The frenetic election rally is turbocharging investing strategies tied to the cheap money era -- revitalizing some of the most hated trades of this bull market.
With 30-year Treasuries set for their strongest two-day rally since June, cross-asset trades seen as dangerous for their sensitivity to interest rate risk -- from growth stocks to long-maturity debt -- are getting another life.
In short, duration is back in vogue as Wall Street calculates that massive fiscal stimulus is off the table, and bets the Federal Reserve will double down on loose policies to battle the pandemic.
Growth stocks had their best day versus value since 2001 on Wednesday, defying countless warnings that the valuation gap was reaching levels seen in the dot-com bubble. The S&P 500 and long-end bonds staged their biggest combined jump since April -- boosting multi-asset portfolios that many fretted were running out of juice with yields already near historic lows.
Early trading on Thursday showed more of the same. An exchange-traded fund that bets against Big Tech, ticker SQQQ, was the most active as it plunged more than 7%. Treasuries edged higher, building on their surge from a day earlier.
“An expansion of monetary policy measures will be no substitute for a decent fiscal stimulus package,” Eleanor Creagh, a strategist at Saxo Bank, wrote in a note. “However, the Fed may be left with few options if lawmakers cannot put their differences aside. This is certainly not the best outcome for the real economy, but as we know risk assets love liquidity.”
As strategists digested a tighter-than-expected race for Joe Biden and dwindling odds for Democrats to win the Senate, speculation for more Fed support grew. Creagh said policy makers might boost stimulus as soon as next month, including purchasing longer-maturity assets.
The central bank is expected to stand put at Thursday’s meeting, though it could hint at further easing down the road.
In the stock market, the resurgent duration trade is dealing another blow to the embattled value strategy as investors pile into tech shares beloved for their long-term earnings prospects. The fading threat of tighter regulations under a Democratic government also helped.
Growth equities tend to do better with low bond yields, since their long-term cash flows can be discounted at lower rates and are often less tied to the business cycle. Think Facebook Inc. rather than Exxon Mobil Corp.
The value rotation was crushed, “as markets pivot back towards a future state resumption of lower interest rates, flatter curves and disinflationary pressures that we have already operated under for much of the past five, ten years,” Charlie McElligott, a strategist at Nomura Holdings Inc., wrote in a note.
While the dominance of so-called FAANG stocks in U.S. indexes flatters performance, that belies weakness beneath the surface. The equal-weighted S&P 500 underperformed the capitalization-weighted one by more than 2 percentage points on Wednesday, the biggest gap since 2009. Many investors had counted on a stimulus package exceeding $2 trillion from Democrats to benefit a larger swath of stocks, including many battered by the pandemic.
In credit, all the hallmarks of an extended Fed put are emerging. The biggest junk-bond ETF, ticker HYG, saw its largest inflow since June on Wednesday while its peer, JNK, attracted the most since July.

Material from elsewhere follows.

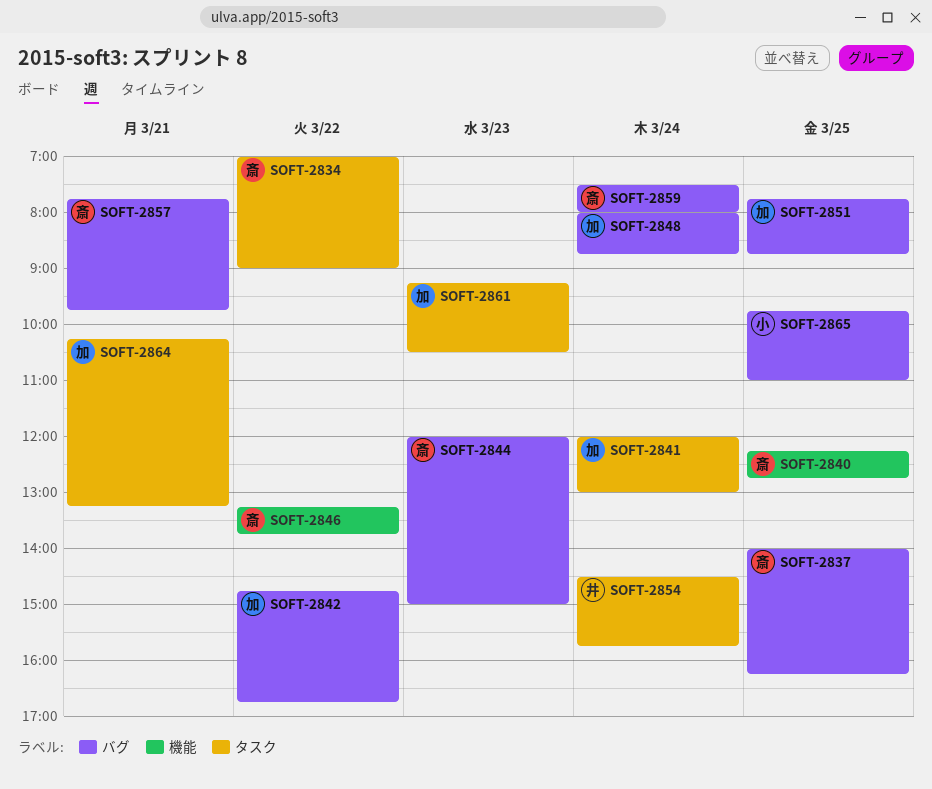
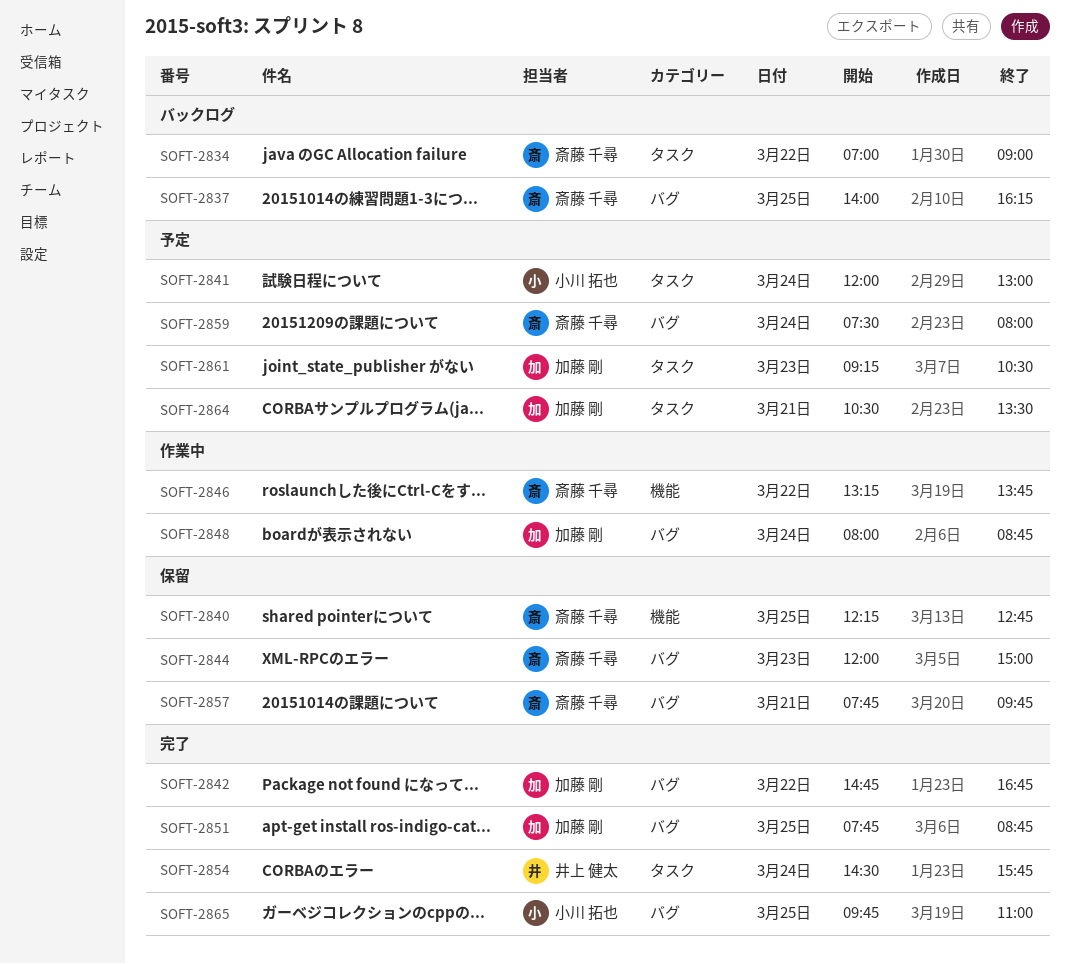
SOFT-2841, owner: 加藤 剛 -> 小川 拓也
SOFT-2864, begins: 10:15 -> 10:30
SOFT-2864, ends: 13:15 -> 13:30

A gauge of investment-grade bonds jumped the most since April. The duration risk of U.S. corporate debt rose to the highest in two months. That has left sensitivity to rate changes once again near a record high -- approaching the level reached in summer, when the credit rally started to fade.
That looks like no barrier as long as investors have faith in the Fed. And low-for-longer trades may have further to go. Ten-year Treasury yields could drop to 0.6-0.65% from 0.76% on Thursday, putting flattening pressure on the two- and 10-year portion of the curve, ING strategists led by James Knightley wrote in a note.
“We are still keen on credit and mortgages on Fed support,” said Gregory Perdon, co-chief investment officer at Arbuthnot Latham in London. “The system has been backstopped and we think it will be difficult to lose money in that asset class.”